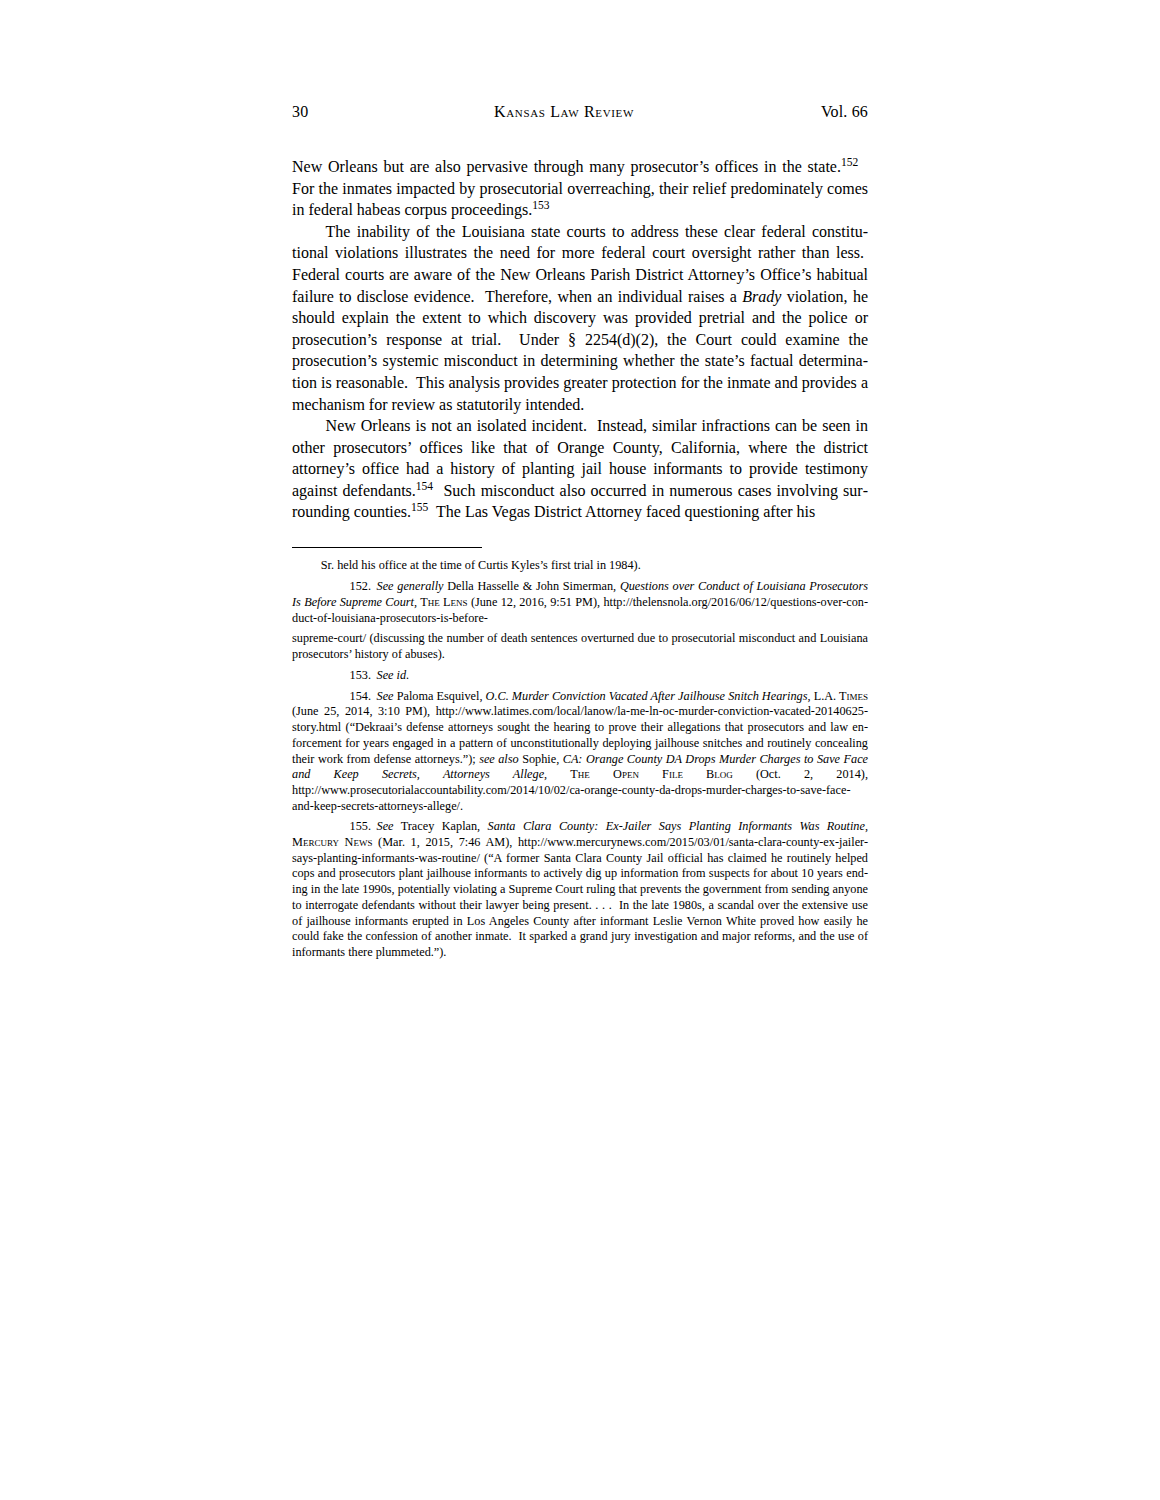30 Kansas Law Review Vol. 66
New Orleans but are also pervasive through many prosecutor’s offices in the state.152 For the inmates impacted by prosecutorial overreaching, their relief predominately comes in federal habeas corpus proceedings.153
The inability of the Louisiana state courts to address these clear federal constitutional violations illustrates the need for more federal court oversight rather than less. Federal courts are aware of the New Orleans Parish District Attorney’s Office’s habitual failure to disclose evidence. Therefore, when an individual raises a Brady violation, he should explain the extent to which discovery was provided pretrial and the police or prosecution’s response at trial. Under § 2254(d)(2), the Court could examine the prosecution’s systemic misconduct in determining whether the state’s factual determination is reasonable. This analysis provides greater protection for the inmate and provides a mechanism for review as statutorily intended.
New Orleans is not an isolated incident. Instead, similar infractions can be seen in other prosecutors’ offices like that of Orange County, California, where the district attorney’s office had a history of planting jail house informants to provide testimony against defendants.154 Such misconduct also occurred in numerous cases involving surrounding counties.155 The Las Vegas District Attorney faced questioning after his
Sr. held his office at the time of Curtis Kyles’s first trial in 1984).
152. See generally Della Hasselle & John Simerman, Questions over Conduct of Louisiana Prosecutors Is Before Supreme Court, The Lens (June 12, 2016, 9:51 PM), http://thelensnola.org/2016/06/12/questions-over-conduct-of-louisiana-prosecutors-is-before-
supreme-court/ (discussing the number of death sentences overturned due to prosecutorial misconduct and Louisiana prosecutors’ history of abuses).
153. See id.
154. See Paloma Esquivel, O.C. Murder Conviction Vacated After Jailhouse Snitch Hearings, L.A. Times (June 25, 2014, 3:10 PM), http://www.latimes.com/local/lanow/la-me-ln-oc-murder-conviction-vacated-20140625-story.html (“Dekraai’s defense attorneys sought the hearing to prove their allegations that prosecutors and law enforcement for years engaged in a pattern of unconstitutionally deploying jailhouse snitches and routinely concealing their work from defense attorneys.”); see also Sophie, CA: Orange County DA Drops Murder Charges to Save Face and Keep Secrets, Attorneys Allege, The Open File Blog (Oct. 2, 2014), http://www.prosecutorialaccountability.com/2014/10/02/ca-orange-county-da-drops-murder-charges-to-save-face-and-keep-secrets-attorneys-allege/.
155. See Tracey Kaplan, Santa Clara County: Ex-Jailer Says Planting Informants Was Routine, Mercury News (Mar. 1, 2015, 7:46 AM), http://www.mercurynews.com/2015/03/01/santa-clara-county-ex-jailer-says-planting-informants-was-routine/ (“A former Santa Clara County Jail official has claimed he routinely helped cops and prosecutors plant jailhouse informants to actively dig up information from suspects for about 10 years ending in the late 1990s, potentially violating a Supreme Court ruling that prevents the government from sending anyone to interrogate defendants without their lawyer being present. . . . In the late 1980s, a scandal over the extensive use of jailhouse informants erupted in Los Angeles County after informant Leslie Vernon White proved how easily he could fake the confession of another inmate. It sparked a grand jury investigation and major reforms, and the use of informants there plummeted.”).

*Exercise prompt:* The lines wanted run from the first one in the material above through the line containing "New Orleans but"; give them again exactly, leaving out the pictures.

*Result of this task:*
30 Kansas Law Review Vol. 66
New Orleans but are also pervasive through many prosecutor’s offices in the state.152 For the inmates impacted by prosecutorial overreaching, their relief predominately comes in federal habeas corpus proceedings.153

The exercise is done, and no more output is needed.